### Problem to work on
Repeat the rows, starting with the line containing "pose: elev=13.9 azim=34.1 roll=5.6 dist=1.67" and ending with the line containing "Dot at: (194, 293)", including both of those lines.

### Material for this exercise
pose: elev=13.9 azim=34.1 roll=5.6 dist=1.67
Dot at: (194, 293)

--

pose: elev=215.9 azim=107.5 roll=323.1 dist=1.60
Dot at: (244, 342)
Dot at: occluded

### Answer to the problem
pose: elev=13.9 azim=34.1 roll=5.6 dist=1.67
Dot at: (194, 293)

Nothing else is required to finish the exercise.